The first change doesn't offer them much protection either. The freedom of speech and assembly of the first amendment does not conflict with the gun law of the second amendment. Yes, burly white men in camouflage can own weapons, they can freely express their opinion that the federal government will confiscate their weapons, they can "peacefully gather" to protest against this idea, they just cannot swing their weapons and people intimidate, especially voters.
Who are these illegal militias? They are, as Barton Gellman said in his landmark 2010 cover of white extremist groups, "twisted patriots." They are predominantly white men who adopt images of the War of Independence in order to cover up their anti-government views. What they have in common is the idea that the federal government is tyrannical and is not only taking away its weapons, but also its rights. Many claim that the 16th amendment that created federal income tax is unconstitutional. These groups skyrocketed in the 1990s after the federal government launched sieges in Ruby Rudge, Idaho and Waco, Texas. However, after the Oklahoma City bombing in 1995 that killed 168 people, its appeal weakened.
The event of the modern illegal militia movement, according to Gellman's story, was the election of the first black president. Disinformation and conspiracy theories flourished: Obama would declare martial law. Obama would confiscate all weapons. Obama would initiate an international takeover of America. These groups saw Barack Obama not only as a black man, but also as a foreigner, as aliens, un-American and not as this country. This belief was sustained and accelerated by the natal movement, the main promoter of which was none other than Donald J. Trump.
Trump's role in the resurgence of illegal militias is unmeasurable, but according to Holt and McCabe, he's seen as a kindred spirit. In a new study by the Armed Conflict Location & Event Data Project, a non-governmental research group, it says: "In the US, the militia movement has fundamentally reoriented itself from the large-scale anti-federal government to supporting a candidate." That candidate is Donald Trump. When Trump "LIBERATE MICHIGAN!" Tweeted; when he said the proud boys should "stand back and stand by"; When expressing sympathy for Kyle Rittenhouse, the 17-year-old vigilante accused of killing two demonstrators in Kenosha. When he smiled as his supporters "lock her up" cheered Governor Whitman - after the act of kidnapping was revealed - he is seen as an inspirational figure and cheerleader for violence.

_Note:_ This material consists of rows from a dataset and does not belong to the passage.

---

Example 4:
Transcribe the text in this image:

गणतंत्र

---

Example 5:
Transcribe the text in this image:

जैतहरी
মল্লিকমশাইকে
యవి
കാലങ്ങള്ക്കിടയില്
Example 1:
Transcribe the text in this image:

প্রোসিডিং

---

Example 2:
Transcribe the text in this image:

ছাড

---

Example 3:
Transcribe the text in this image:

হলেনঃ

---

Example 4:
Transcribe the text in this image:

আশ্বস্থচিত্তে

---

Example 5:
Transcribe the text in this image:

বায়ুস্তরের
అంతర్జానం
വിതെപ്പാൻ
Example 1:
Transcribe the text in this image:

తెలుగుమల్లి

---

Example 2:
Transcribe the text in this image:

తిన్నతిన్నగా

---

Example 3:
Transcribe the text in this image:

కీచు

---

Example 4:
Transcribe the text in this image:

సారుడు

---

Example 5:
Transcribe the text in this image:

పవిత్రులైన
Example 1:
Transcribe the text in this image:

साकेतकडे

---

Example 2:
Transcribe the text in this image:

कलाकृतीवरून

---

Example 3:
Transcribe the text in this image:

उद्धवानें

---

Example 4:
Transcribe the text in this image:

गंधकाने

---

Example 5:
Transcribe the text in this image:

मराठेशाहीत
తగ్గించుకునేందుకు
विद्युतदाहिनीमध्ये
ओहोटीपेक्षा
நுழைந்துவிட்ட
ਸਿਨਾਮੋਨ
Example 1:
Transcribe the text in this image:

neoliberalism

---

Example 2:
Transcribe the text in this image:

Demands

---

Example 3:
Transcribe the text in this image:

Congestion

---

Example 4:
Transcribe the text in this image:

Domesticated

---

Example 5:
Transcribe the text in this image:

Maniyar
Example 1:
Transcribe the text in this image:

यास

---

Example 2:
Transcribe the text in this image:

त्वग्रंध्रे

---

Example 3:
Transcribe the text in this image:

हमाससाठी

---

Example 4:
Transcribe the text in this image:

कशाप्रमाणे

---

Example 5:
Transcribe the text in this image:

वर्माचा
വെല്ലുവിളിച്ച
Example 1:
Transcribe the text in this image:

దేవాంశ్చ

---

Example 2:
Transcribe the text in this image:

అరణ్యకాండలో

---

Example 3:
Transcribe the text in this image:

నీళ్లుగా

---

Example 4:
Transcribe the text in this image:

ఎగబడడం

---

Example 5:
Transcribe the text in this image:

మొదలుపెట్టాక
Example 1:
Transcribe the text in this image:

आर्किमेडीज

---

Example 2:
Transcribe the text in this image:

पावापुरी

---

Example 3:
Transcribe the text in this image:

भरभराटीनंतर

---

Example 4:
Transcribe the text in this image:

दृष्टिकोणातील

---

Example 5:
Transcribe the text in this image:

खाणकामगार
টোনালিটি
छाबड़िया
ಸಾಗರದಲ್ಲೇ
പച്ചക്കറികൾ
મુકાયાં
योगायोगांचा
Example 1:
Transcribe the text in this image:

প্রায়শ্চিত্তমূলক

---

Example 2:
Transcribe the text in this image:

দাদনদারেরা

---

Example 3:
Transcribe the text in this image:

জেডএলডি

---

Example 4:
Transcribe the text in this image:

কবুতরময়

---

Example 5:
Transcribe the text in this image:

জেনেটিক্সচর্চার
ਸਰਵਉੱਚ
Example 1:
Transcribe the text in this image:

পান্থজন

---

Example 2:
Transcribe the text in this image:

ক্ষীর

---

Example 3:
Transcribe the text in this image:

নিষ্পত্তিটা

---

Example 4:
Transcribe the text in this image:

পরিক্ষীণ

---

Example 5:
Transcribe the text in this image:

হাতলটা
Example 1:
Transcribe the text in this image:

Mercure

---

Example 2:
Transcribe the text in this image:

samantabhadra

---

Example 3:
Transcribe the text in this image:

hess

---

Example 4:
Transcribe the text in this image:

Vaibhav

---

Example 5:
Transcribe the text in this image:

These groups were also boosted by George Floyd's protests, which is ironic. George Floyd's demonstrators also protest against the tyranny of state power against a minority. But the narrative that Holt says seems to be motivating them now is online disinformation about a violent “left” reaction in the event of a Trump victory. In the case of a controversial election, Holt says, "Your tone is a tone of willingness."
What can and should states do in light of the upcoming election days and a possible uncertain or controversial outcome? It is a foundation of our civil law that the government - and only the government - can legally and legitimately use force to maintain public safety. Every state has a provision in its constitution that allows it to prohibit paramilitary activities that lead to intimidation, violence and chaos. Intimidating elections is illegal. "Local authorities in all 50 states," says McCord, "should know that the law enables them to restrict paramilitary activities during public rallies and elections while upholding the right to freedom of expression and peaceful assembly."
You have to do that. That is real law and order.